Dataset items.
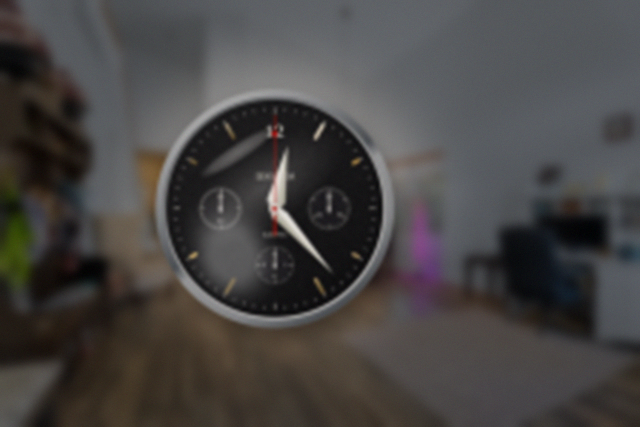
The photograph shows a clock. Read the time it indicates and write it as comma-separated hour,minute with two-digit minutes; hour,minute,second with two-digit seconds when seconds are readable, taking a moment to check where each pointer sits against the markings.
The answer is 12,23
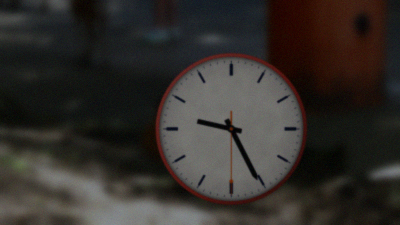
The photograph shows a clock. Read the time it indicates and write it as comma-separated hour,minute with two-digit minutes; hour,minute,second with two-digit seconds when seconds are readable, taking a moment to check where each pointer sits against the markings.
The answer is 9,25,30
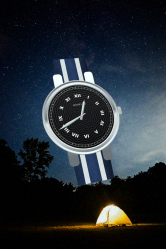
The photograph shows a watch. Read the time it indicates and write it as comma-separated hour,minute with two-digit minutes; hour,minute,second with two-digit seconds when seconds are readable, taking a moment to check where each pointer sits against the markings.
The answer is 12,41
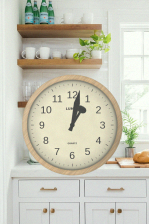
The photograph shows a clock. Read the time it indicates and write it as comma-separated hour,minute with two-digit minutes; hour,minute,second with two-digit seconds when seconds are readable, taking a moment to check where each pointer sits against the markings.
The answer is 1,02
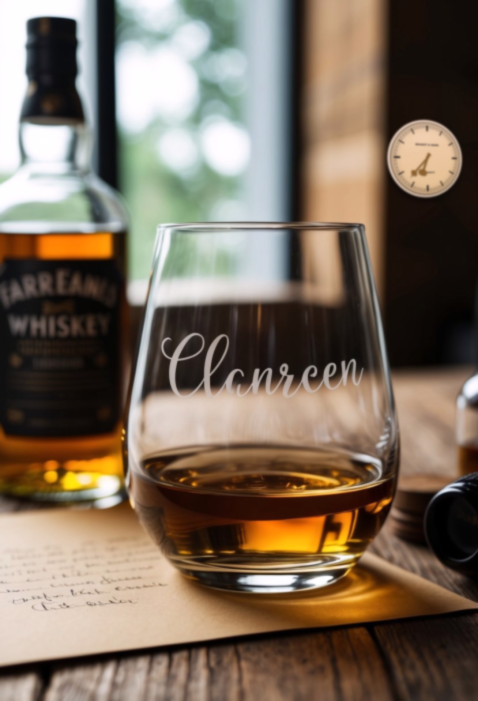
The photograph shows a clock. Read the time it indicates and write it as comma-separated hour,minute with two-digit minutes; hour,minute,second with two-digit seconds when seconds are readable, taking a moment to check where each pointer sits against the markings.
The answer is 6,37
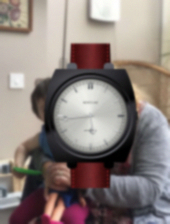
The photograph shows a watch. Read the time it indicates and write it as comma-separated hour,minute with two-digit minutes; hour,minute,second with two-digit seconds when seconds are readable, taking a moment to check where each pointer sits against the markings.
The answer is 5,44
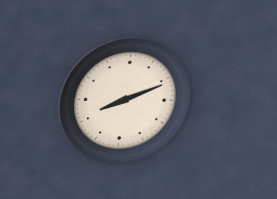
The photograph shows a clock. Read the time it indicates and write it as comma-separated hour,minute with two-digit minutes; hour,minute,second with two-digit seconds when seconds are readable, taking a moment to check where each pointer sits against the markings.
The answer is 8,11
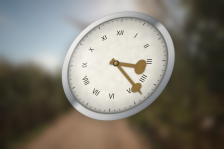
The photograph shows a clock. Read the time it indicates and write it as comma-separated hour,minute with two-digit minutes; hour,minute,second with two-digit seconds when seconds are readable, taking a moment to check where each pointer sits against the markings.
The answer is 3,23
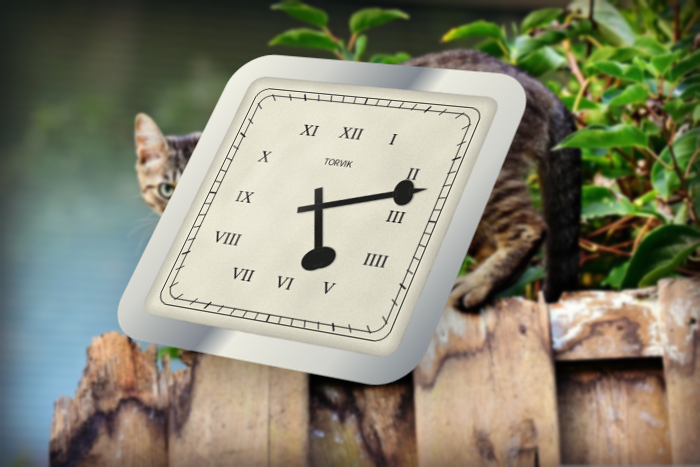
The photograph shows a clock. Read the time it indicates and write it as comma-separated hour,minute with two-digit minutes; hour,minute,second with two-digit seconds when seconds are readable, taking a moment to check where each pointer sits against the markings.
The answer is 5,12
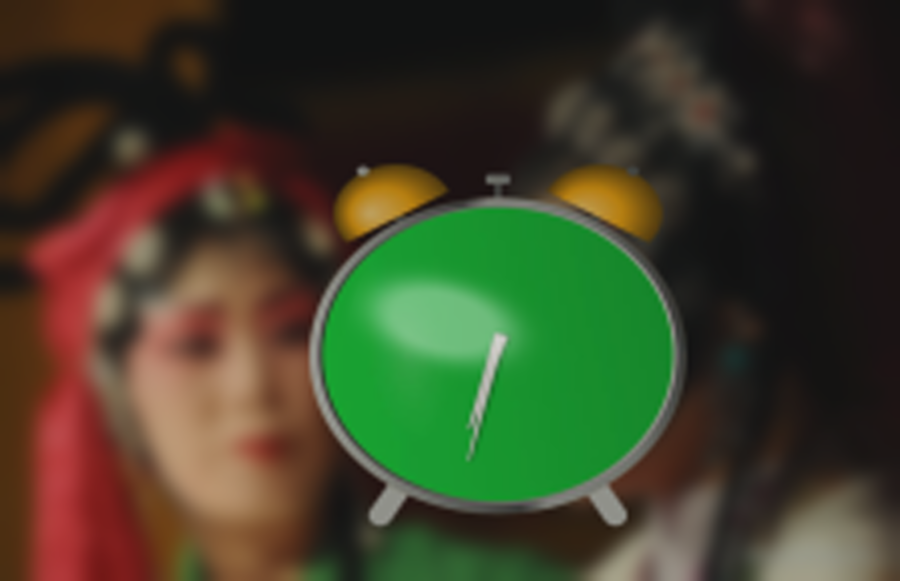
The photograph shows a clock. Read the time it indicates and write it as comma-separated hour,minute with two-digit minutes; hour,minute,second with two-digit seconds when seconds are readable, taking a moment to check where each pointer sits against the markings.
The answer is 6,32
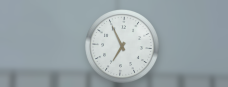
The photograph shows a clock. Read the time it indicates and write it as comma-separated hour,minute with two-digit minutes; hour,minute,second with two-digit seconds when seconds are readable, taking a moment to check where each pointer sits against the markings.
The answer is 6,55
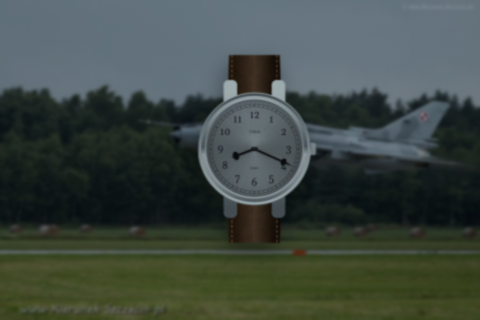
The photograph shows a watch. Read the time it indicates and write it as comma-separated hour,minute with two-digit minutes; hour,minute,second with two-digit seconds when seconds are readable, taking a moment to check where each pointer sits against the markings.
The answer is 8,19
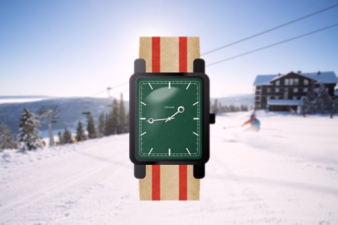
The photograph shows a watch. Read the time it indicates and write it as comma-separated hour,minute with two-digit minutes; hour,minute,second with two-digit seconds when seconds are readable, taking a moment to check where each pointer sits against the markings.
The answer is 1,44
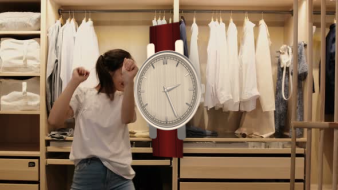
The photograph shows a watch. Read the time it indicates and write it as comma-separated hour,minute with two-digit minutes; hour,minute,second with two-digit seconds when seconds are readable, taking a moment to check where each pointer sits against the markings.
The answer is 2,26
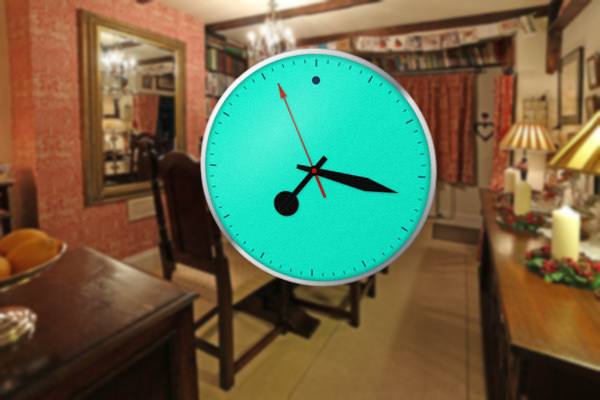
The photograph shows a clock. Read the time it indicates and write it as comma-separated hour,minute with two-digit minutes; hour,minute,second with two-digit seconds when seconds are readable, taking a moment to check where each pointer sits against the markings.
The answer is 7,16,56
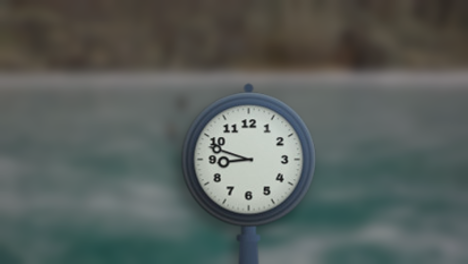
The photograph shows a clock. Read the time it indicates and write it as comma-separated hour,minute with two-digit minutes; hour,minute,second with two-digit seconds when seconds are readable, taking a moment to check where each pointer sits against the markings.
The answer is 8,48
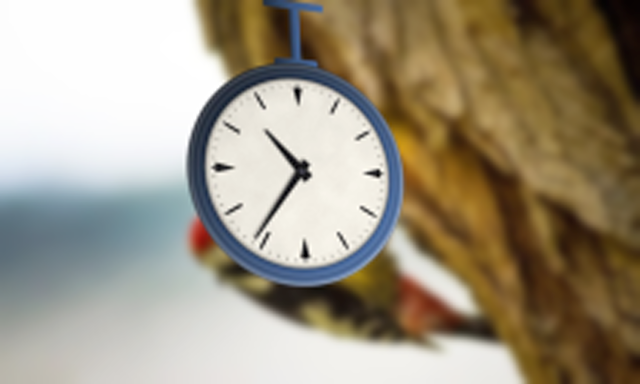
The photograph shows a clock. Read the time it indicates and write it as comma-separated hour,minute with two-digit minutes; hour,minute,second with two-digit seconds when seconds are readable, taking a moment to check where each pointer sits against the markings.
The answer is 10,36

What needs to be done. Rewrite all of the items above with "pointer" replaced by "hand" wherever it occurs, keeping everything else unchanged. Leave the pictures out of your version.

Output for this exercise.
The photograph shows a clock. Read the time it indicates and write it as comma-separated hour,minute with two-digit minutes; hour,minute,second with two-digit seconds when seconds are readable, taking a moment to check where each hand sits against the markings.
The answer is 12,23
The photograph shows a clock. Read the time it indicates and write it as comma-separated hour,minute with two-digit minutes; hour,minute,second with two-digit seconds when seconds are readable, taking a moment to check where each hand sits against the markings.
The answer is 9,25,30
The photograph shows a watch. Read the time it indicates and write it as comma-separated hour,minute with two-digit minutes; hour,minute,second with two-digit seconds when seconds are readable, taking a moment to check where each hand sits against the markings.
The answer is 12,41
The photograph shows a clock. Read the time it indicates and write it as comma-separated hour,minute with two-digit minutes; hour,minute,second with two-digit seconds when seconds are readable, taking a moment to check where each hand sits against the markings.
The answer is 1,02
The photograph shows a clock. Read the time it indicates and write it as comma-separated hour,minute with two-digit minutes; hour,minute,second with two-digit seconds when seconds are readable, taking a moment to check where each hand sits against the markings.
The answer is 6,37
The photograph shows a watch. Read the time it indicates and write it as comma-separated hour,minute with two-digit minutes; hour,minute,second with two-digit seconds when seconds are readable, taking a moment to check where each hand sits against the markings.
The answer is 5,44
The photograph shows a clock. Read the time it indicates and write it as comma-separated hour,minute with two-digit minutes; hour,minute,second with two-digit seconds when seconds are readable, taking a moment to check where each hand sits against the markings.
The answer is 8,11
The photograph shows a clock. Read the time it indicates and write it as comma-separated hour,minute with two-digit minutes; hour,minute,second with two-digit seconds when seconds are readable, taking a moment to check where each hand sits against the markings.
The answer is 3,23
The photograph shows a clock. Read the time it indicates and write it as comma-separated hour,minute with two-digit minutes; hour,minute,second with two-digit seconds when seconds are readable, taking a moment to check where each hand sits against the markings.
The answer is 5,12
The photograph shows a clock. Read the time it indicates and write it as comma-separated hour,minute with two-digit minutes; hour,minute,second with two-digit seconds when seconds are readable, taking a moment to check where each hand sits against the markings.
The answer is 6,32
The photograph shows a clock. Read the time it indicates and write it as comma-separated hour,minute with two-digit minutes; hour,minute,second with two-digit seconds when seconds are readable, taking a moment to check where each hand sits against the markings.
The answer is 6,55
The photograph shows a watch. Read the time it indicates and write it as comma-separated hour,minute with two-digit minutes; hour,minute,second with two-digit seconds when seconds are readable, taking a moment to check where each hand sits against the markings.
The answer is 8,19
The photograph shows a watch. Read the time it indicates and write it as comma-separated hour,minute with two-digit minutes; hour,minute,second with two-digit seconds when seconds are readable, taking a moment to check where each hand sits against the markings.
The answer is 1,44
The photograph shows a watch. Read the time it indicates and write it as comma-separated hour,minute with two-digit minutes; hour,minute,second with two-digit seconds when seconds are readable, taking a moment to check where each hand sits against the markings.
The answer is 2,26
The photograph shows a clock. Read the time it indicates and write it as comma-separated hour,minute with two-digit minutes; hour,minute,second with two-digit seconds when seconds are readable, taking a moment to check where each hand sits against the markings.
The answer is 7,16,56
The photograph shows a clock. Read the time it indicates and write it as comma-separated hour,minute with two-digit minutes; hour,minute,second with two-digit seconds when seconds are readable, taking a moment to check where each hand sits against the markings.
The answer is 8,48
The photograph shows a clock. Read the time it indicates and write it as comma-separated hour,minute with two-digit minutes; hour,minute,second with two-digit seconds when seconds are readable, taking a moment to check where each hand sits against the markings.
The answer is 10,36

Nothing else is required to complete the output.